LE GUIDE

Témoignages

Annick L :
De l'IA à la sobriété numérique

Comment est venu ton déclic ?

De formation ingénieure généraliste, je travaille depuis près de 25 ans dans le domaine de l'informatique. Mon parcours m'a amené à me spécialiser sur les sujets Data puis IA. J'ai eu la chance de travailler dans des environnements innovants, sur des sujets passionnants avec des équipes sympas. Durant plus de 20 ans, j'ignorais tout des impacts environnementaux du numérique alors que par ailleurs, je m'intéresse à l'environnement, la faune et la flore via ma pratique de la plongée sous-marine avec une dimension "bio". C'est lors d'une formation sur l'IA en 2022 que j'ai pris connaissance de l'importance des ressources nécessaires pour entrainer les modèles. A partir de là, j'ai commencé à me questionner sur la pertinence des cas d'usages par rapport à leurs impacts. La goutte qui a fait débordé le vase est l'arrivée de ChatGPT et son immensité de ressources employée pour des usages que je considère discutables. A partir de là, je n'ai plus réussi à conserver mes compétences à l'état de l'art. Impossible pour moi d'utiliser cette technologie et de continuer à la promouvoir. J'ai compris que le temps était venu de changer.
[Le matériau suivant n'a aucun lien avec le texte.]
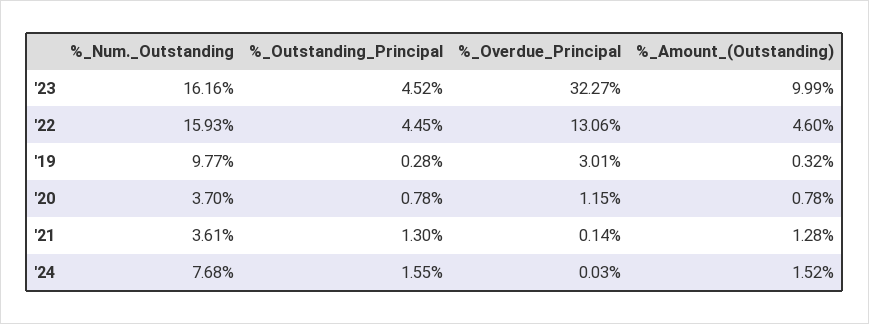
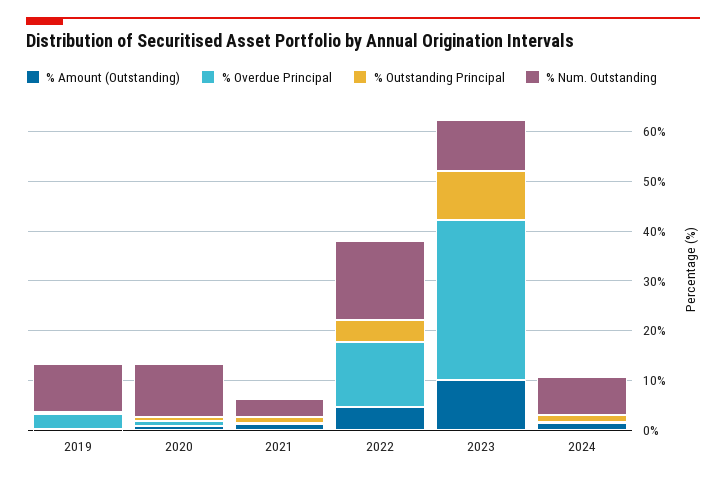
%_Num._Outstanding, '23: 16.16 -> 10
%_Outstanding_Principal, '23: 4.52 -> 10
%_Num._Outstanding, '20: 3.7 -> 10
Comment es-tu passé·e à l'action ?

Le hasard d'une recherche sur un site intranet de mon entreprise m'a fait tombé sur une fiche de poste de référent.e sobriété numérique. Quand je l'ai lue, je me suis dit "ce poste est pour moi". J'ai tout de suite postulé et ma mobilité a pu se faire rapidement. Même si je n'avais pas de compétences particulières sur le numérique responsable, mon parcours à travers les différentes couches des systèmes d'information et à travers le groupe auquel j'appartiens m'apporte une vision assez transverse autant technique qu'organisationnelle qui me sert au quotidien dans mon activité. Mes convictions et mon engagement sont aussi des atouts pour porter la transformation nécessaire.

...et aujourd'hui, où en es-tu ?

Cela fait bientôt 2 ans que je suis sur ce nouveau poste. Et je ne regrette rien.  Je continue d'apprendre et de contribuer à amener ma DSI vers un numérique plus responsable.

Quels obstacles as-tu rencontrés et quelles leçons en as-tu tirées ?

Au démarrage, j'ai surtout adoré me retrouver dans un environnement avec des personnes qui ont des convictions similaires. La phase de découverte a été passionnante. Mes premiers succès sur l'axe de la sensibilisation m'ont permis de faire ma place. Ensuite, passée l'euphorie des débuts, j'ai retrouvé des aspects qui restent communs avec mes anciens contextes, le quotidien des aléas à gérer d'un chef de projet informatique, même s'il est porté sur une autre dimension. La grande différence, c'est que l'énergie que l'on met à gérer les situations ou les cas complexes, est pour la bonne cause. Et ça change beaucoup !

Quels conseils aurais-tu pour celles et ceux qui souhaiteraient se lancer dans le même parcours ?

Au boulot comme dans le contexte général, les sujets RSE rencontrent des hauts et des bas. Les moyens ne sont pas toujours à la hauteur. On n'est pas toujours écouté ou priorisé. Les actualités peuvent être assez décourageantes. Mais j'essaie de les ignorer et de faire mon boulot du mieux que je peux. A mon échelle, j'agis, j'avance et j'essaie d'en amener d'autres à changer.